Passage provided >>
Etching the road to a hydrogen economy using plasma jets
Scientists improve light-driven water-splitting to produce hydrogen by
etching the reaction catalyst with plasma jets in solution

Date:
June 3, 2020
Source:
Tokyo University of Science
Summary:
Hydrogen is a clean energy source that can be produced by splitting
water molecules with light. However, it is currently impossible to
achieve this on a large scale. In a recent breakthrough, scientists
developed a novel method that uses plasma discharge in solution to
improve the performance of the photocatalyst in the water-splitting
reaction. This opens doors to exploring a number of photocatalysts
that can help scale-up this reaction.



FULL STORY ========================================================================== Hydrogen is a clean energy source that can be produced by splitting water molecules with light. However, it is currently impossible to achieve this
on a large scale. In a recent breakthrough, scientists developed a novel
method that uses plasma discharge in solution to improve the performance
of the photocatalyst in the water-splitting reaction. This opens doors to exploring a number of photocatalysts that can help scale-up this reaction.


==========================================================================
The ever-worsening global environmental crisis, coupled with the
depletion of fossil fuels, has motivated scientists to look for clean
energy sources.

Hydrogen (H2) can serve as an eco-friendly fuel, and hydrogen
generation has become a hot research topic. While no one has yet found
an energy-efficient and affordable way to produce hydrogen on a large
scale, progress in this field is steady and various techniques have
been proposed.

One such technique involves using light and catalysts (materials that
speed up reactions) to split water (H2O) into hydrogen and oxygen. The catalysts have crystalline structures and the ability to separate
charges at the interfaces between some of their sides. When light hits
the crystal at certain angles, the energy from the light is absorbed
into the crystal, causing certain electrons to become free from their
original orbits around atoms in the material. As an electron leaves its original place in the crystal, a positively charged vacancy, known as
a hole, is created in the structure. Generally, these "excited" states
do not last long, and free electrons and holes eventually recombine.

This is the case with bismuth vanadate (BiVO4) crystal catalysts as
well. BiVO4 has been recently explored for water-splitting reactions,
given its promise as a material in which charge-separation can occur
upon excitation with visible light. The quick recombination of pairs of
charged entities ("carriers") is a disadvantage because carriers must separately partake in reactions that break up water.

Source material >>
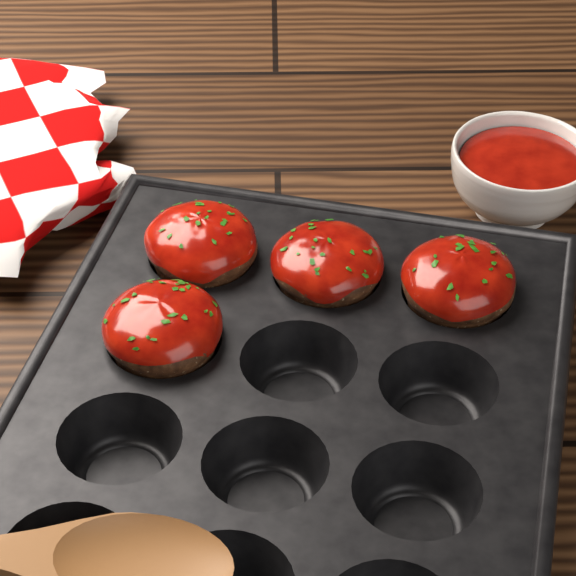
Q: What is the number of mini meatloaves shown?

Exercise set >>
1) In the article on hydrogen and plasma jets, what forms in the crystal when an electron leaves its original place?
2) Reproduce the part of the article on hydrogen and plasma jets from "Hydrogen (H2) can" to "been proposed.".
You won't need the lines to do any of this.

Responses for each task >>
1) A positively charged vacancy, known as a hole.

2)
Hydrogen (H2) can serve as an eco-friendly fuel, and hydrogen
generation has become a hot research topic. While no one has yet found
an energy-efficient and affordable way to produce hydrogen on a large
scale, progress in this field is steady and various techniques have
been proposed.